You can choose the medium image size, it is sufficient and okay, way better than micro option, after selecting the image size and hitting the enter button.

It will run and spin up the ~/.actrc file that contains the image configurations, you can always change this manually anytime.

So Immediately after selecting the image size, act also auto-detects any workflow file in your .github/workflow folder and it will proceed with spinning up a docker container and run the actions workflows in it.

act image selection
note

Whenever the github actions workflow is done, the docker container gets discarded, but there is a way around that

In situations where you need to get the results/feedback of your workflow actions which are probably passed to HTML, json, or XML files as output, you won't be able to access it because the docker container gets discarded.

But act has a subcommand to help with that, which makes your docker containers reusable.

hence you can enter the docker container to view the output of your action or copy it into your local system, whichever one is okay with you.

Here is the parameter to achieve that

act --reuse

Saving time on running your actions locally

You can also save time running these actions workflows, sure you don't want to wait all day for the local option you've chosen to take so much of your time, so if you will be running npm install or yarn install in your workflow and by chance already have a node_modules folder in your project root.

act can feed on the node_modules folder and speed/skip the dependencies installation process, here is the command to get that done

act -b
skip dependencies in workflow actions

Yeah, there is more, what about the github action secrets? will your workflows with the secrets run locally?
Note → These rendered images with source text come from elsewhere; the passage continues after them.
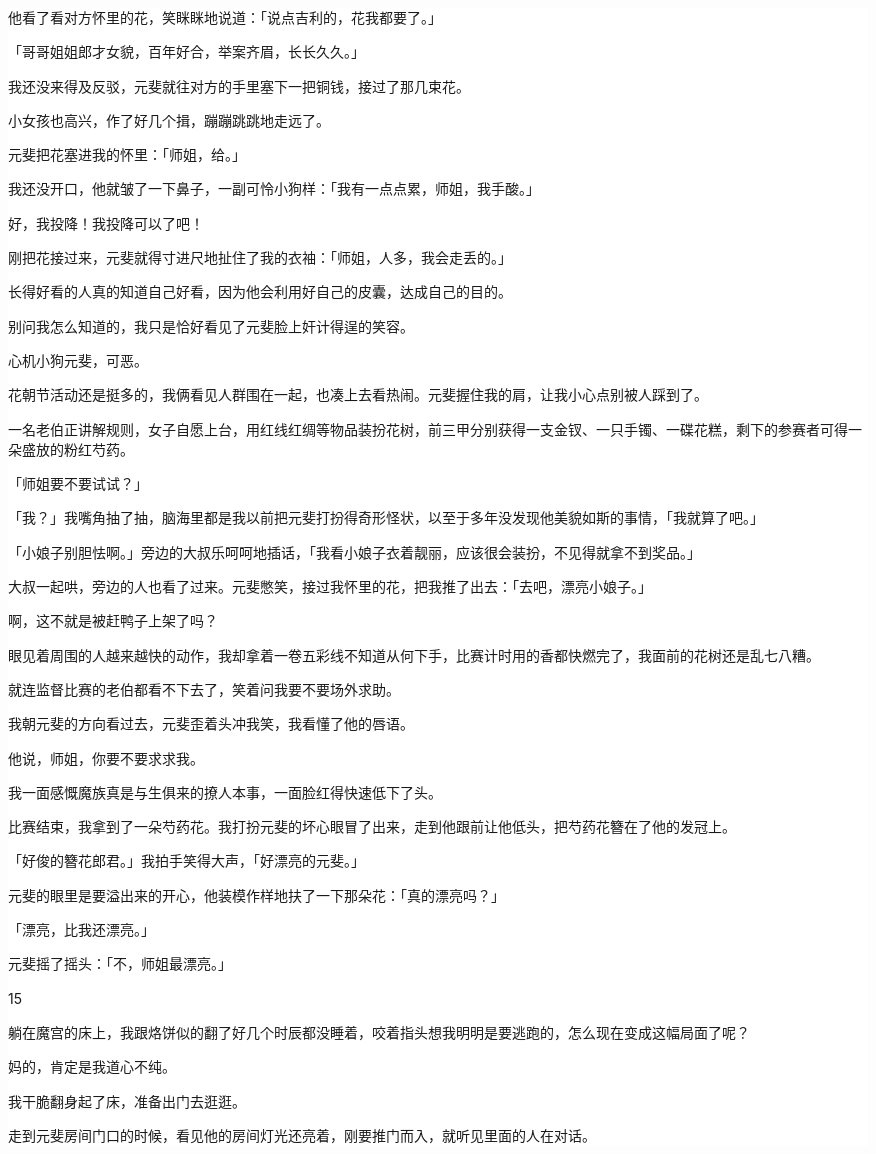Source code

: 他看了看对方怀里的花，笑眯眯地说道：「说点吉利的，花我都要了。」

「哥哥姐姐郎才女貌，百年好合，举案齐眉，长长久久。」

我还没来得及反驳，元斐就往对方的手里塞下一把铜钱，接过了那几束花。

小女孩也高兴，作了好几个揖，蹦蹦跳跳地走远了。

元斐把花塞进我的怀里：「师姐，给。」

我还没开口，他就皱了一下鼻子，一副可怜小狗样：「我有一点点累，师姐，我手酸。」

好，我投降！我投降可以了吧！

刚把花接过来，元斐就得寸进尺地扯住了我的衣袖：「师姐，人多，我会走丢的。」

长得好看的人真的知道自己好看，因为他会利用好自己的皮囊，达成自己的目的。

别问我怎么知道的，我只是恰好看见了元斐脸上奸计得逞的笑容。

心机小狗元斐，可恶。

花朝节活动还是挺多的，我俩看见人群围在一起，也凑上去看热闹。元斐握住我的肩，让我小心点别被人踩到了。

一名老伯正讲解规则，女子自愿上台，用红线红绸等物品装扮花树，前三甲分别获得一支金钗、一只手镯、一碟花糕，剩下的参赛者可得一朵盛放的粉红芍药。

「师姐要不要试试？」

「我？」我嘴角抽了抽，脑海里都是我以前把元斐打扮得奇形怪状，以至于多年没发现他美貌如斯的事情，「我就算了吧。」

「小娘子别胆怯啊。」旁边的大叔乐呵呵地插话，「我看小娘子衣着靓丽，应该很会装扮，不见得就拿不到奖品。」

大叔一起哄，旁边的人也看了过来。元斐憋笑，接过我怀里的花，把我推了出去：「去吧，漂亮小娘子。」

啊，这不就是被赶鸭子上架了吗？

眼见着周围的人越来越快的动作，我却拿着一卷五彩线不知道从何下手，比赛计时用的香都快燃完了，我面前的花树还是乱七八糟。

就连监督比赛的老伯都看不下去了，笑着问我要不要场外求助。

我朝元斐的方向看过去，元斐歪着头冲我笑，我看懂了他的唇语。

他说，师姐，你要不要求求我。

我一面感慨魔族真是与生俱来的撩人本事，一面脸红得快速低下了头。

比赛结束，我拿到了一朵芍药花。我打扮元斐的坏心眼冒了出来，走到他跟前让他低头，把芍药花簪在了他的发冠上。

「好俊的簪花郎君。」我拍手笑得大声，「好漂亮的元斐。」

元斐的眼里是要溢出来的开心，他装模作样地扶了一下那朵花：「真的漂亮吗？」

「漂亮，比我还漂亮。」

元斐摇了摇头：「不，师姐最漂亮。」

15

躺在魔宫的床上，我跟烙饼似的翻了好几个时辰都没睡着，咬着指头想我明明是要逃跑的，怎么现在变成这幅局面了呢？

妈的，肯定是我道心不纯。

我干脆翻身起了床，准备出门去逛逛。

走到元斐房间门口的时候，看见他的房间灯光还亮着，刚要推门而入，就听见里面的人在对话。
Yes they will

Passing secrets into your local github actions workflow

Passing github workflow secrets can be done in various ways, you can enter them manually using the -s parameter.

act -s GITHUB_TOKEN=[insert token]

Alternatively, use the --secret-file parameter too, that way you can pass more workflow secrets along with your workflow, just create and open my.secrets file in your project root folder.

touch my.secrets
open my.secrets

Then add your action secrets into the file in the following formats

GITHUB_TOKEN=${YOUR TOKEN}

then run the file with the secret-file parameter

act --secret-file my.secrets

And that's all, there are more act options you can play with to speed up your devsecops or DevOps with github action by testing workflows locally.